IPAB is a regulatory board created through the Affordable Care Act, at the behest of President OBama and his Chief architect at the time Peter Orszag to bypass the checks and balances our government.  The board is composed of 15 healthcare professionals appointed by the President.  The regulatory “proposals” that are issued from IPAB are to be implemented immediately by the Secretary of Health and Human Services without approval from Congress.  If all three branches of government cannot come up with a bill that matches the precise intent of the IPAB “proposal” it becomes law, with no vote from Congress and the President  has no power of veto.

But the appalling autonomy of IPAB does not stop there!  If Congress fails to repeal IPAB before 2017, language in ACA prevents all three branches from repealing this board and/or altering any of its proposals at any time.  This gives IPAB the power to alter the Constitution through statute, or its “proposals”.  Not only does IPAB hold regulatory control over ObamaCare but it also has been granted oversight in the private healthcare market.

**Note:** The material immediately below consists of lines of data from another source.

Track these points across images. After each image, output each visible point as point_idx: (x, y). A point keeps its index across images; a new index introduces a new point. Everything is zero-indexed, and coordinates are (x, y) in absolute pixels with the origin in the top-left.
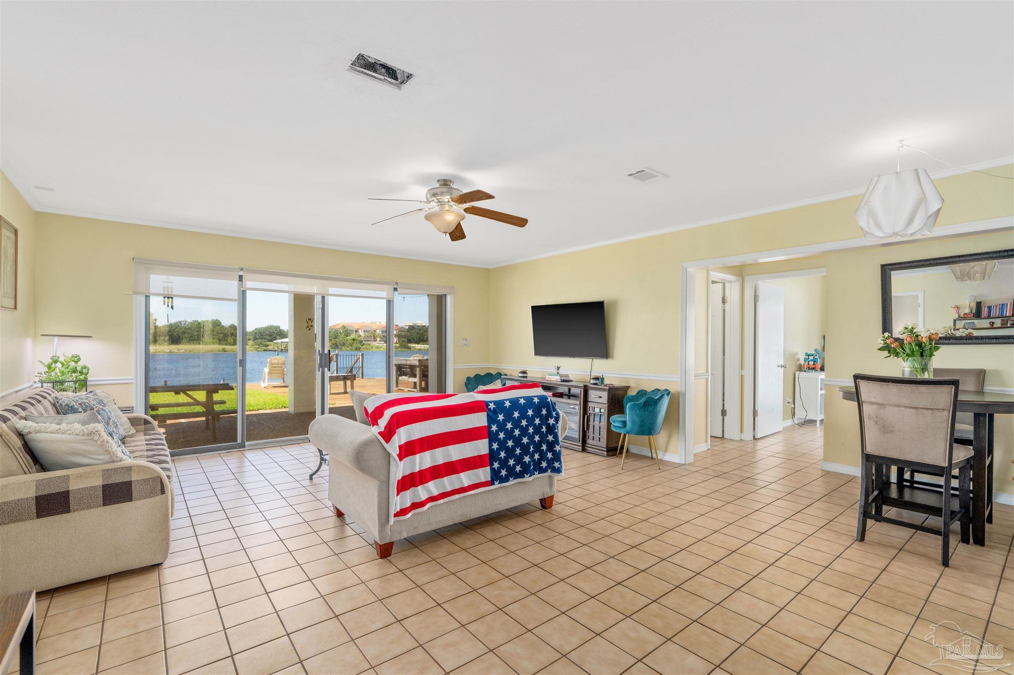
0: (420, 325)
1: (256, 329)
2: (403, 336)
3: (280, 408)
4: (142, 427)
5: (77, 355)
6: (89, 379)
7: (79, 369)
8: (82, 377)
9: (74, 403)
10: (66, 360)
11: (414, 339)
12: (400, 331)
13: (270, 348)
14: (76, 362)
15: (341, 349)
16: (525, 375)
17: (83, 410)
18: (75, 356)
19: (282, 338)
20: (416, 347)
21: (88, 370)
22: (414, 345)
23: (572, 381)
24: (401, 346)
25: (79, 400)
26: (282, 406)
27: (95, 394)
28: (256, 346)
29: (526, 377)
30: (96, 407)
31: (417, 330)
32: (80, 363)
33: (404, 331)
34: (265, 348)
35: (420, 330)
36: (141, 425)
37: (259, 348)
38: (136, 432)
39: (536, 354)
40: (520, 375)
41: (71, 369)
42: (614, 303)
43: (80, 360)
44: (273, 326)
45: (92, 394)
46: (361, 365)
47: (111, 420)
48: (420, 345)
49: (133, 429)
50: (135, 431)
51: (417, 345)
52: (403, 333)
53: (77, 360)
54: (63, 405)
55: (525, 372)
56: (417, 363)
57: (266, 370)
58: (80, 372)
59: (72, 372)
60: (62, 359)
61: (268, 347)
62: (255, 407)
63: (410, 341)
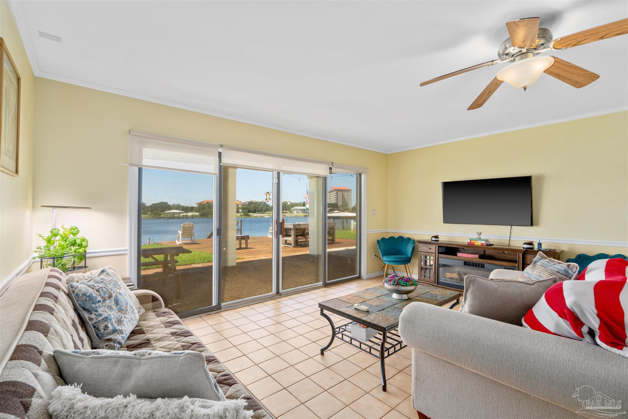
0: (254, 201)
1: (153, 204)
2: (246, 208)
3: (206, 263)
4: (150, 305)
5: (75, 227)
6: (88, 251)
7: (78, 242)
8: (81, 250)
9: (91, 290)
10: (66, 233)
11: (252, 210)
12: (243, 205)
13: (162, 216)
14: (74, 234)
15: (207, 216)
16: (437, 239)
17: (102, 298)
18: (74, 228)
19: (169, 210)
20: (254, 215)
21: (87, 242)
22: (252, 214)
23: (493, 245)
24: (244, 215)
25: (96, 285)
26: (208, 261)
27: (107, 274)
28: (153, 215)
29: (438, 241)
30: (114, 292)
31: (254, 205)
32: (78, 236)
33: (246, 205)
34: (159, 216)
35: (255, 204)
36: (149, 302)
37: (155, 216)
38: (146, 311)
39: (445, 222)
40: (433, 239)
41: (70, 242)
42: (541, 178)
43: (79, 232)
44: (163, 202)
45: (104, 274)
46: (240, 228)
47: (128, 305)
48: (255, 214)
49: (142, 308)
50: (144, 310)
51: (254, 214)
52: (245, 207)
53: (75, 231)
54: (80, 295)
55: (437, 237)
56: (292, 227)
57: (180, 232)
58: (79, 245)
59: (71, 245)
60: (61, 232)
61: (161, 216)
62: (189, 262)
63: (249, 212)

This is a brief overview of the egregious attack on the Constitution this facet of the ACA represents. TMCV intends to post several articles on IPAB in anticipation of the announcement of Poliquin that he has joined forces with Rep. David Roe (R-TN) to repeal IPAB.  Diane Cohen, lead counsel challenging the constitutionality of IPAB, and Michael F. Cannon, director of health policies for the Cato Institute, aptly describe IPAB as not just unconstitutional, but “anti-constitutional”.

IPAB must be repealed and abolished.  We applaud Rep. Poliquin (R-ME) and Rep. David Roe (R-TN) for their leadership on this.